Anlässlich des zehnten Jahrestags der Tsunami- und Atomkatastrophe im japanischen Fukushima stellte die Ministerin ein Zwölf-Punkte-Papier vor: für ein Ende der Atomkraft in Deutschland, in Europa und weltweit. Eine der Forderungen ist die Schließung der Atomfabriken in Gronau und Lingen. Schulze sieht dies als Aufgabe der nächsten Bundesregierung an. Wenn Ende 2022 die letzten drei Atomkraftwerke in Deutschland vom Netz gingen, sei der Atomausstieg noch nicht vollendet, betonte sie. Denn dieser sei "nicht mit der Produktion von Brennstoff und Brennelementen für Atomanlagen im Ausland vereinbar".

Eine Regelung zum Schließen der Urananreicherungsanlage in nordrhein-westfälischen Gronau und Brennelementefabrik im niedersächsischen Lingen sei beim Ausstiegsbeschluss versäumt worden. Dies müsse nachgeholt werden. Allerdings habe ein solcher Vorstoß ihres Ministeriums nicht die nötige Unterstützung in der Regierung gehabt. Deshalb müsse das nach der Bundestagswahl angegangen werden. Dabei sei die Entschädigung der Betreiber der einzige Weg. Ein Exportverbot sei rechtssicher nicht machbar. Die Höhe einer möglichen Entschädigung konnte Schulze nicht beziffern, da es dazu zunächst Gespräche mit den Betreibern geben müsse.
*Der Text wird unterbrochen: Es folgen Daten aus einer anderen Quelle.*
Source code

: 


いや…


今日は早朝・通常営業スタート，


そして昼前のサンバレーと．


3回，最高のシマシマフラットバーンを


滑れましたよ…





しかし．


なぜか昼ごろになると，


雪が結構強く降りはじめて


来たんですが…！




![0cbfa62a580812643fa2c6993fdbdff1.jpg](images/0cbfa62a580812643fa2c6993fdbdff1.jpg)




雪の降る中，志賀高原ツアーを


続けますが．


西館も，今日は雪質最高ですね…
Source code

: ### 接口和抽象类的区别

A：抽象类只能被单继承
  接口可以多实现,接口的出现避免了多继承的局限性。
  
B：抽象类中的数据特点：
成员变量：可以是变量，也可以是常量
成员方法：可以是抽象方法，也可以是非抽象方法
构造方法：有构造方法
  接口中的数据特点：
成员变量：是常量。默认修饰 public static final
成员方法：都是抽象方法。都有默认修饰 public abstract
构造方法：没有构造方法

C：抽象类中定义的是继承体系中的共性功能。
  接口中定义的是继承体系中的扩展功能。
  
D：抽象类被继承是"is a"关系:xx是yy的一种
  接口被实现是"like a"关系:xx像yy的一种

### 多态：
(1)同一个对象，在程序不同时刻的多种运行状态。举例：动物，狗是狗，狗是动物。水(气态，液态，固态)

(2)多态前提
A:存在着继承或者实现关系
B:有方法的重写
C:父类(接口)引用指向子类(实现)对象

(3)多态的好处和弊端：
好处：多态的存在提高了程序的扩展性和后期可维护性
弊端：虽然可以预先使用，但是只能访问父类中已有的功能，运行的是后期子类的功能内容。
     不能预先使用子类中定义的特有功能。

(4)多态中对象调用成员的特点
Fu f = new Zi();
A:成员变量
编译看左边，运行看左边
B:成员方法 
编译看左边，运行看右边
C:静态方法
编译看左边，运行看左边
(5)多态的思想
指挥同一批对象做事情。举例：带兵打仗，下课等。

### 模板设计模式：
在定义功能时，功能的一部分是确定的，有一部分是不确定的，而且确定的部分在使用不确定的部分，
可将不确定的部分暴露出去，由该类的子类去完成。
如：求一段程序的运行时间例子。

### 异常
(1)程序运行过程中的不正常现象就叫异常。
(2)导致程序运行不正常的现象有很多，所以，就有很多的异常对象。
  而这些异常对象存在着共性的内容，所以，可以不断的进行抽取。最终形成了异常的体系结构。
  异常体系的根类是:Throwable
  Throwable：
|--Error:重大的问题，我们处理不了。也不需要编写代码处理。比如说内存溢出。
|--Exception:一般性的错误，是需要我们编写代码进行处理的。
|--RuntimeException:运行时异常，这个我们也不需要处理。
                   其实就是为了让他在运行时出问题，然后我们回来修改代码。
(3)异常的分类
Der wissenschaftlicher Direktor am Institut für Transformative Nachhaltigkeitsforschung in Potsdam, Ortwin Renn, verteidigte ebenfalls den deutschen Atomausstieg. Renn war Teil der Ethikkommission, die die Regierung beraten hat. Er sagte dem "Tagesspiegel" (Donnerstag), dass die modernen Kraftwerke zwar auf einem sehr hohen technischen Sicherheitsstandard seien und die Wahrscheinlichkeit, dass es zu einem Super-GAU komme, sehr gering sei. Komme es aber dazu, seien die Folgen in dicht besiedelten Ländern wie Deutschland unübersehbar. Für weitere Risiken wie der Endlagerung des radioaktiven Abfalls gebe es zudem noch immer keine überzeugende Lösung.

Mehr als 50 Umwelt- sowie Friedens-, Jugend- und Anti-AKW-Organisationen forderten indes in einem gemeinsamen Papier den konsequenten Ausstieg aus der Atomkraft weltweit. Die mit dem Friedensnobelpreis prämierte Ärzteorganisation IPPNW erklärte, zivile und militärische Atomprogramme seien eng verknüpft: Atomwaffenprogramme würden heute ohne die zivile Nutzung der Atomenergie nicht finanzierbar sein.

Die Katastrophe in Japan begann am 11. März 2011 mit einem Seebeben und einem Tsunami. In drei Blöcken des AKW Fukushima Daiichi kam es zur Kernschmelze und somit zum Super-Gau. Radioaktive Wolken zogen von Fukushima über Japan und den Pazifik. Rund um das Kraftwerk gibt es bis heute eine 300 Quadratkilometer große Sperrzone.